NOT: Yazıda yer alan italik ifadeler Süleyman Karagülle’ye aittir.
Yorum:
İlmi Yönetim
Tarihte insanları başlangıçta dinler yönetti. Tanrıyla doğrudan irtibatı olanlar, insanlığı eğittiler ve bugünkü seviyeye yükselttiler. İkinci dönemde ise siyasiler hakim oldu. Askeri güce sahip olanlar, filozofların danışmanlığında insanlığı uygarlaştırmaya devam ettiler. Üçüncü dönemde ise ekonomi yani sermaye hakim oldu.
Bugün ilim, din ve siyasette hepsi sermayenin etkisindedir, hatta yönetimindedir. Keşfettiği karşılıksız para sayesinde dini etkisiz hale getirmiştir. İlmi emrine almıştır. Siyaseti seçimlerle idare etmektedir. Sermayenin sömürüsü her tarafı kaplamıştır. Cemaatler bile onun emrine girmiştir.
Bundan sonra ne olacaktır?
Bundan sonra sıra ilme gelmiştir. III. Bin yıl uygarlığında etkin güç ilim olacaktır. Karşılıksız para ortadan kalkacak ve karşılıklı para dünyayı yönetecektir. Karşılıklı para da ancak ilmin verileri içinde gerçekleşecektir. Alimler projeler üretecekler, halk ise bu projelerden istediğini seçip uygulatacaktır.
Merkezi yönetimin yerini halk yönetimi alacaktır. İlmin sağladığı imkânlarla yerel yönetimler ve sosyal gruplar, kendi paralarını kendileri üretecektir. Böylece bağımsız olacaklardır. Aralarında çıkan ihtilaflar hakemler yoluyla çözülecektir. Hakemler de kararlarını ilmin verileri içinde çözeceklerdir.

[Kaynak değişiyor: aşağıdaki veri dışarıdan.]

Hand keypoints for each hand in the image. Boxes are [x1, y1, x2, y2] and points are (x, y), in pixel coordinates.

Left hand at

Geçmişteki yönetimlerde hükmeden din değil, din adamları idi; siyaset değil, siyasilerdi. Ekonomi değil patronlardır. Yeni düzende ise hükmeden alimler değil, ilim olacaktır. Alimler İslami çözümleri üreteceklerse, alternatif projeler ortaya koyacaklar. Halkın yararına bedelsiz ortaya koyacaklar. Halktan isteyen, istediği projeyi seçip uygulayacaktır. Tip sözleşmelerden istediklerini seçeceklerdir.

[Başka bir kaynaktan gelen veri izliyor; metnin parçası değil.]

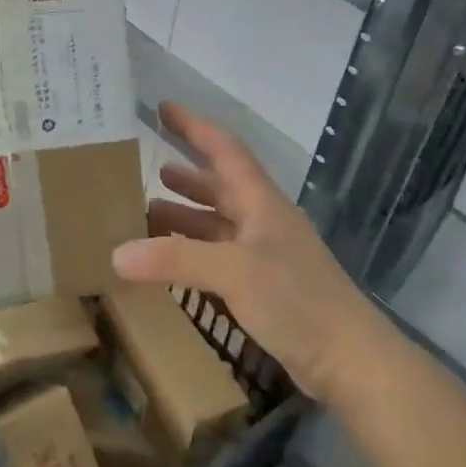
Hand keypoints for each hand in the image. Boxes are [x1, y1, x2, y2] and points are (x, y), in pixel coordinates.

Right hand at [112, 102, 394, 406]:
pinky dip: (194, 254)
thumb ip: (175, 260)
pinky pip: (220, 258)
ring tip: (149, 213)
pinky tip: (173, 264)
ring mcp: (266, 256)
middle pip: (221, 187)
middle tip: (147, 168)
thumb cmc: (296, 300)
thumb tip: (117, 253)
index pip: (225, 150)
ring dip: (187, 216)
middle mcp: (264, 222)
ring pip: (219, 224)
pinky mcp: (265, 289)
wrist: (348, 357)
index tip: (164, 108)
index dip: (195, 127)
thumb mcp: (233, 271)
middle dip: (186, 176)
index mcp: (262, 203)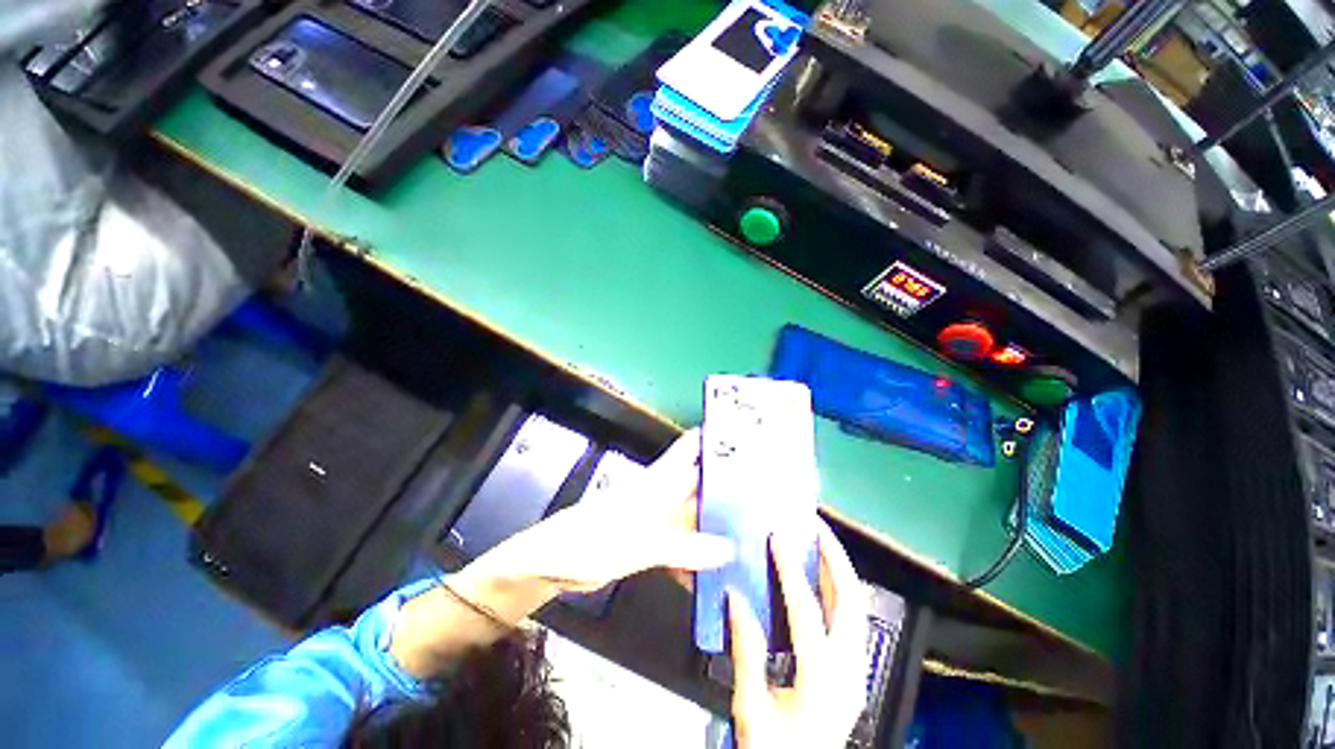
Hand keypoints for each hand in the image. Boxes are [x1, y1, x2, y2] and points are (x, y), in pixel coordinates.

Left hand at [470, 428, 734, 594]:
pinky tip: (717, 573)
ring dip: (718, 521)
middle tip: (767, 492)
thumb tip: (729, 549)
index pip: (692, 447)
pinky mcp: (652, 542)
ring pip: (696, 513)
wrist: (552, 564)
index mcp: (659, 480)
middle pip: (701, 480)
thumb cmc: (590, 540)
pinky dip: (699, 555)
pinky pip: (683, 544)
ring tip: (755, 532)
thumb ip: (682, 547)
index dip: (716, 436)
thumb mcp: (638, 545)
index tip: (750, 437)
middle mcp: (663, 493)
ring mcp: (658, 518)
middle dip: (729, 482)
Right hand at [729, 521, 869, 748]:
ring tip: (819, 539)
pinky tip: (821, 573)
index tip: (776, 537)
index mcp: (820, 681)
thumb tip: (735, 597)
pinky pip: (852, 617)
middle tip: (814, 525)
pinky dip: (838, 587)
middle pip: (851, 600)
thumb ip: (745, 650)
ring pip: (857, 606)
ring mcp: (857, 669)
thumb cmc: (774, 747)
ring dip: (839, 567)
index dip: (789, 569)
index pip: (806, 611)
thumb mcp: (750, 706)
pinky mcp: (855, 669)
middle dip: (834, 556)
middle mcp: (849, 670)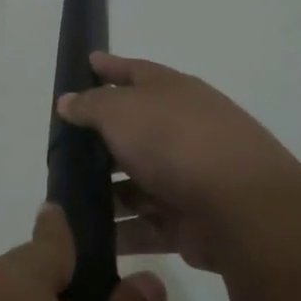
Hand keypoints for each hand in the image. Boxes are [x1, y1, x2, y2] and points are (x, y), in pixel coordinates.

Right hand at [56, 52, 300, 273]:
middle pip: (133, 133)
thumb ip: (91, 106)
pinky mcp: (187, 223)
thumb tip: (68, 100)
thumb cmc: (175, 141)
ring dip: (104, 195)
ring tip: (63, 202)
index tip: (87, 62)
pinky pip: (144, 227)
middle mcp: (181, 132)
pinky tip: (84, 238)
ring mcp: (186, 179)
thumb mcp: (122, 111)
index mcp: (173, 94)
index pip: (136, 72)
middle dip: (98, 143)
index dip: (110, 67)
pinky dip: (118, 232)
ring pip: (135, 186)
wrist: (242, 207)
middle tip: (58, 152)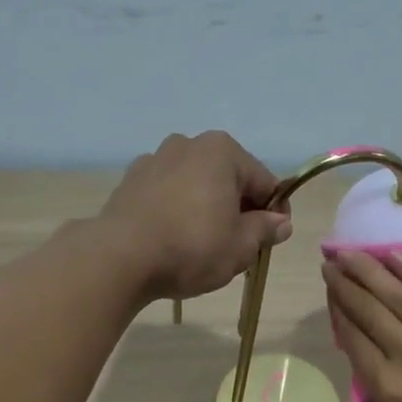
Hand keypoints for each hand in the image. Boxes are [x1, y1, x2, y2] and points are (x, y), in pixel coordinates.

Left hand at [99, 132, 291, 301]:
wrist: (120, 258)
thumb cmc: (192, 248)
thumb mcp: (241, 247)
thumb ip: (265, 230)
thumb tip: (280, 222)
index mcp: (222, 151)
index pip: (265, 182)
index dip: (276, 212)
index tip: (273, 240)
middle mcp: (188, 144)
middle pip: (229, 179)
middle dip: (239, 209)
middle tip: (240, 246)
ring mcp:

Aralarında çıkan ihtilaflar, tarafların seçeceği hakemler ile hakemlerin seçeceği başhakem tarafından çözülecektir. İlim adamlarının ücretleri ortak bütçeden ödenecek, ürünleri halk ücretsiz kullanacaktır.
Böylece insanlık artık başkalarının emrinde değil, kendi içtihat ve seçenekleri ile yönetilmiş olacaktır. İçtihat ve icmalara dayanan hukuk düzeni gerçek demokrasinin düzeni olacaktır. İnsanlık her gün seri adımlarla buraya doğru ilerlemektedir.

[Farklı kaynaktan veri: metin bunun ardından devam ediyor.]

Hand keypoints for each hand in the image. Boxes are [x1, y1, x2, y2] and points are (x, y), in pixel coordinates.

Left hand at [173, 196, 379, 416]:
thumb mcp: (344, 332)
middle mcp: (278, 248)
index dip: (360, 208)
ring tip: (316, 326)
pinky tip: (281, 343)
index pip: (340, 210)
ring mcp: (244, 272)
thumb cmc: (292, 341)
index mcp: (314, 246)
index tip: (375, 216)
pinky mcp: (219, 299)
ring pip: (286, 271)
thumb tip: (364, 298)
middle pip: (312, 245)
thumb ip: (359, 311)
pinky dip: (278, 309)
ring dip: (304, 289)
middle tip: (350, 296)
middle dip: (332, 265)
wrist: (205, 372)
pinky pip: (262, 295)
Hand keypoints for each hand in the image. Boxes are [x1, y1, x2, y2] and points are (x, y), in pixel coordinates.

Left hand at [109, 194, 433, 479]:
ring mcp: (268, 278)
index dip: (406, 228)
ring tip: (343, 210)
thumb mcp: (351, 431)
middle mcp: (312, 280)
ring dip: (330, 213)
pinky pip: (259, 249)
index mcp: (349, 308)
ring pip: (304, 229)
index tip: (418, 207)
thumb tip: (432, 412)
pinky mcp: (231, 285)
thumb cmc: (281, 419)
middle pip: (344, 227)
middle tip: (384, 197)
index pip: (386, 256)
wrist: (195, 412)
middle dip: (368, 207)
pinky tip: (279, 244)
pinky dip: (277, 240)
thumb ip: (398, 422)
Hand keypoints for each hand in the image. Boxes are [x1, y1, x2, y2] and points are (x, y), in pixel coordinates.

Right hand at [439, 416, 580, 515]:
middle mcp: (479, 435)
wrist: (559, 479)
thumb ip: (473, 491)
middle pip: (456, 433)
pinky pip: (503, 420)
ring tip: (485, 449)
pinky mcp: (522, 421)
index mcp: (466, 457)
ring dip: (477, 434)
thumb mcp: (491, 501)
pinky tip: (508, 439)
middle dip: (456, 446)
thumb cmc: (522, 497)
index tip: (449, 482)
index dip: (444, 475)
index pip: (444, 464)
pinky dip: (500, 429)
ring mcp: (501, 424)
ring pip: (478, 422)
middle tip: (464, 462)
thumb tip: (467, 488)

Bizim 1970’lerde yazdıklarımızı okursanız, orada bizim bugün söylediklerimizde bir çelişki yoktur. O günlerle bu günleri düşünürseniz, nereden nereye geldiğimizi görürsünüz. Sovyetler yıkılmış, ABD’de Obama başkan olmuş, Arap baharı olmuş, dünyada ateizm iddiası tarihe karışmış, Çin ekonomide etkin güç olmuştur. Adil Düzen ile ne süratle ilerlediğimizi göreceksiniz.